Рассказывает, что каким-то образом вынюхав ближнюю продуктовую закладку, подлец этот, ее разрыл, вынул понадкусывал, да раздавил все банки, разбросав их по периметру.
- Прибраться прибрался, - жалуется Казак, - но можно ждать, что этот "мясник-фокусник" набрался наглости и больше не уйдет. Явно намеривается в том же схроне зимовать. Будем восстанавливать или нет? И с медведем как? Устатусквосить беспредельщика?
- Пусть как есть.

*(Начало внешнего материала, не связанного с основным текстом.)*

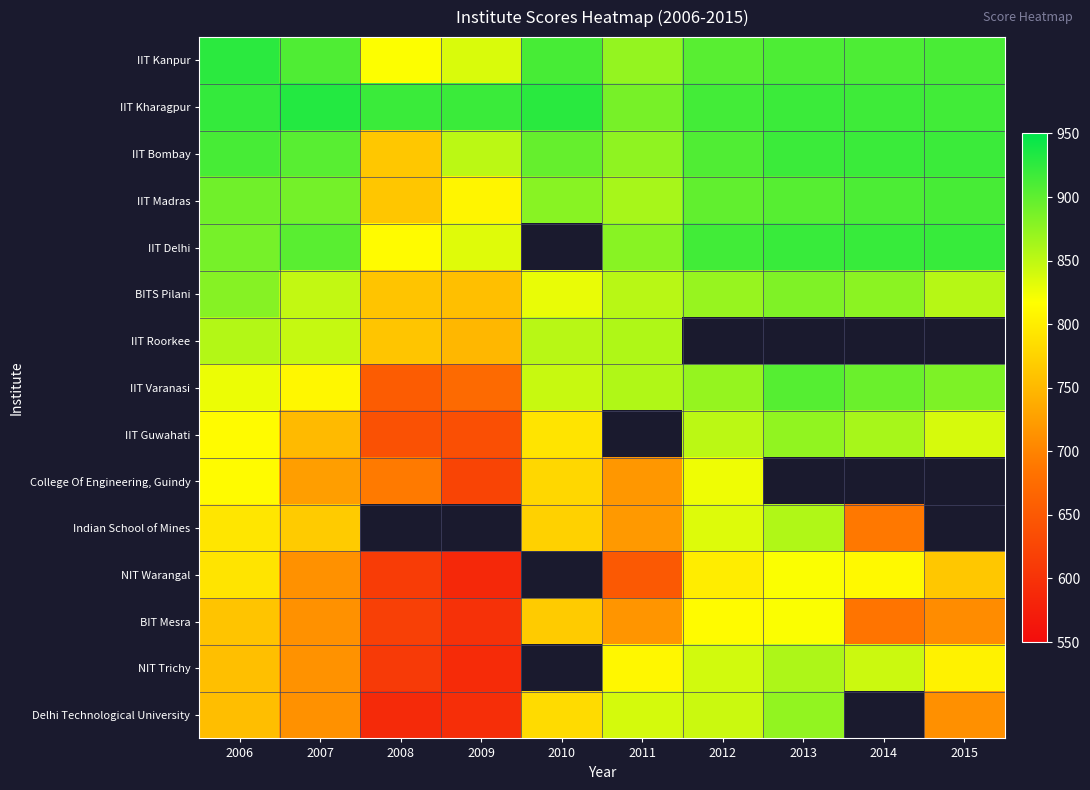

The value of IIT Varanasi at 2009 is 1143.5. True or false?

False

Потом всем покажешь на карте - оставим как пищевой ресурс.
- Кстати, о пище... Тут недалеко, и тоже в малинняге, змей немерено - гад на гаде сидит! - говорит Казак и подмаргивает здоровяку, что рядом.

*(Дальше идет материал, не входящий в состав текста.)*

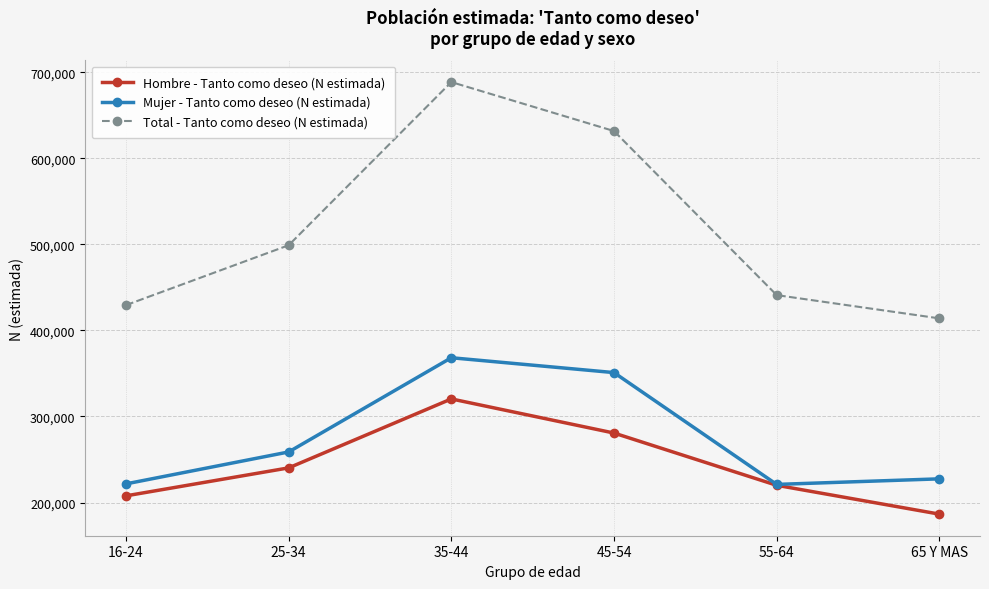

Which category has the highest value in the Total - Tanto como deseo (N estimada) series?

35-44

- Во! - у "Третьего" загораются глаза. - Удачно!
- Змею поймать, да на пару ее... - любовно причмокивает "Седьмой".
- Придурки! - объявляет Седой. - Ну, прямо дети какие-то! Жратвы вам мало? Картохи хочется? Так молодую копай, чистить не надо. Рыбы - сколько хочешь, барана - в любой момент, еще весной договорился - нескольких откармливают.
- Барана - это хорошо! - говорит "Третий", привстает во весь свой внушительный рост, тянется к потолочной балке - снять с гирлянды вяленого леща "с дымком", которых очень любит. - А ползунов не трогал? Остались там еще?
- Хоть жопой ешь! - обнадеживает Петька-Казак про "змеиное царство".
Во время разговора Извилина камушком Петьки-Казака успевает покрыть часть бутылки вязью. Откладывает, чтобы взять другой, тоже неровный, но с отколом потоньше.